On behalf of the National Pharmaceutical Council, the Benfield Group conducted a survey in December 2010 to assess the attitudes of employers on comparative effectiveness research (CER).
Employers know about CER
- Recent momentum for CER has translated into broad awareness of CER among employers
- Of employers surveyed, more than 75 percent were aware of CER
Employers care about CER and view it as a way to improve health benefit decision-making
- Of respondents, 85 percent indicated CER research had at least “Moderate” potential to improve health benefit decisions
- Nearly one in four indicated the potential to improve decisions is “Very Strong”
Employers know how they will use CER findings
- More than 90 percent of employers surveyed said they will use data to develop their overall health management strategy and to formulate their medical and pharmacy benefit strategy. Fewer employers (72 percent) indicated that they use data in determining coverage and reimbursement for specific drugs.
- When posed with hypothetical CER findings about treatment options for low back pain and diabetes, employers said they would use information in the following ways:
- Educate and equip employees to make better decisions (73 percent back pain; 80 percent diabetes)

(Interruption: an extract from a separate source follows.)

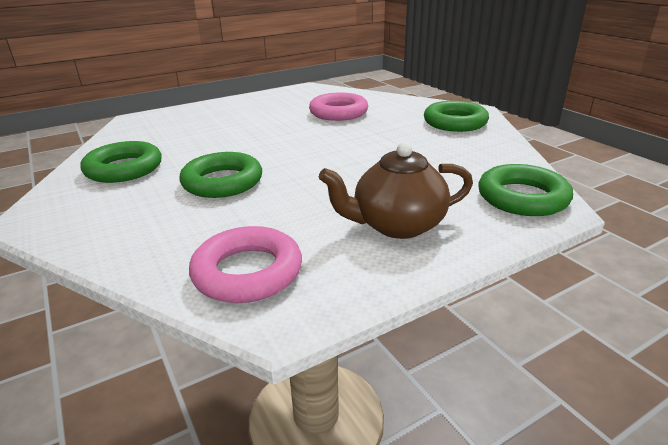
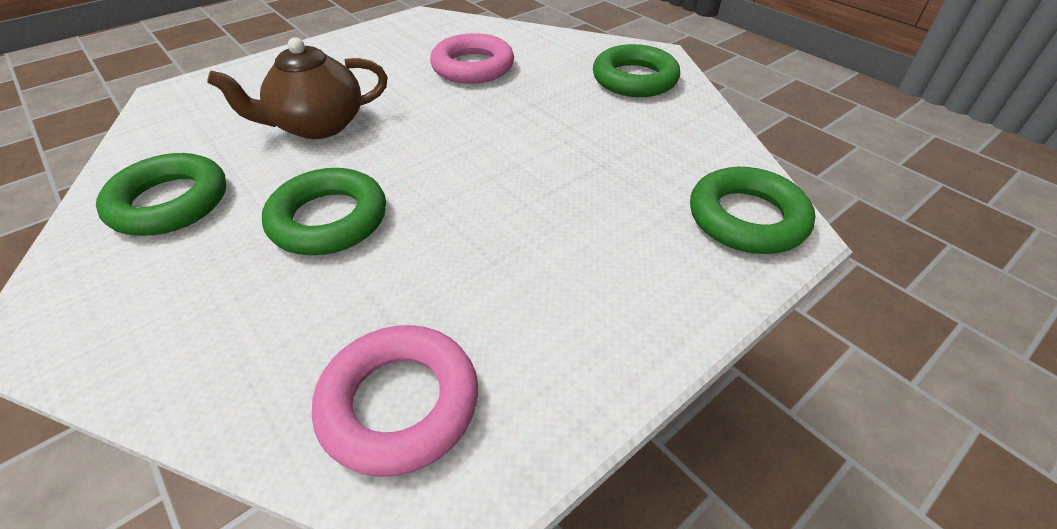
camera: 10 degrees left, 15 degrees up
brown teapot [318,142,473,239] -> brown teapot moved to [207,37,388,139]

- Ask health plans to change coverage and pharmacy benefits managers to change the formulary based on CER evidence (55 percent and 44 percent, respectively, for back pain; 66 percent and 73 percent, respectively, for diabetes)
- Align incentives toward more effective treatment options (53 percent back pain; 72 percent diabetes)

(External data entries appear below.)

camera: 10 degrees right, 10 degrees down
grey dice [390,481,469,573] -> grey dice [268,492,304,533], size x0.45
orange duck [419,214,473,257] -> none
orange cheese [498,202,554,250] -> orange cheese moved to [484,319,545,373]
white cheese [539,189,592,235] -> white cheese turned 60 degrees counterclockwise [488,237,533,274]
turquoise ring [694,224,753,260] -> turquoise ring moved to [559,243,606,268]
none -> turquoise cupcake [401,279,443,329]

Employers will primarily look to the Patient-Centered Outcomes Research Institute (PCORI) as a trusted source of CER information
- Created in 2010 by the Patient Protection and Affordable Care Act, PCORI is a private, non-profit corporation to develop and fund CER and has quickly emerged as the most trusted source of CER information for employers. In terms of who employers will most likely turn to for reliable information, PCORI was followed by health plan partners (56 percent), employee benefit consultants (48 percent) and health care coalitions (39 percent).
CER findings must include workplace-relevant information (when appropriate) to meet the needs of employers
- Employers recognize the gap between the utility of workplace outcomes data and the availability of relevant data.
- While fewer than one-third of employers (or their vendors) use information about absence, disability and return to work in assessing coverage for treatments, 70 percent indicate that such information would be “Important” or “Very Important” within CER.
- Employers are ready to support advocacy for information about workplace-relevant outcomes in CER. Of those who thought of workplace outcomes in CER as “Important” or “Very Important,” 93 percent said they would encourage their health benefit design vendor partners to advocate for inclusion in CER, and 85 percent would encourage employer health organizations to do so.
Why employers matter to the CER conversation
- Employers provide health insurance coverage for 170 million people, or about two-thirds of the US population.
- Employers fund roughly one-third of all healthcare expenditures and about 40 percent of spending on prescription drugs in the US.
- Of large employers, a majority use approaches that are designed to promote longer-term health and productivity outcomes as cornerstones of their cost management strategy, rather than focusing narrowly on reducing short-term benefit costs through price-focused negotiation and cost-shifting tactics.
- CER will have an impact if findings are translated into practice. But the Institute of Medicine (IOM) states that it takes an average of 17 years for medical knowledge to be incorporated into clinical practice in the U.S.
- Employers are positioned to translate CER findings into real-world application through workplace health programs and benefit design.
About the Survey
In December 2010, the Benfield Group invited health and pharmacy benefit decision-makers and influencers to participate in a 15-minute online survey. To supplement the 75 completed surveys, Benfield completed 25 in-depth interviews with employers (21), employer health coalition leaders (2) and employee benefit consultants (2).
Among those surveyed were employee benefit directors, medical directors and other health management professionals with health management and pharmacy benefit decision-making authority or influence in large (5,000 or more employees), self-insured corporations.
Of the 75 companies surveyed, 47 percent had more than 20,000 employees, and all companies were at least 50 percent self-insured, with 88 percent of the companies at least 75 percent self-insured. Of respondents, 81 percent indicated they are decision-makers or influencers when it comes to employee health strategy, with the balance indicating they provide input.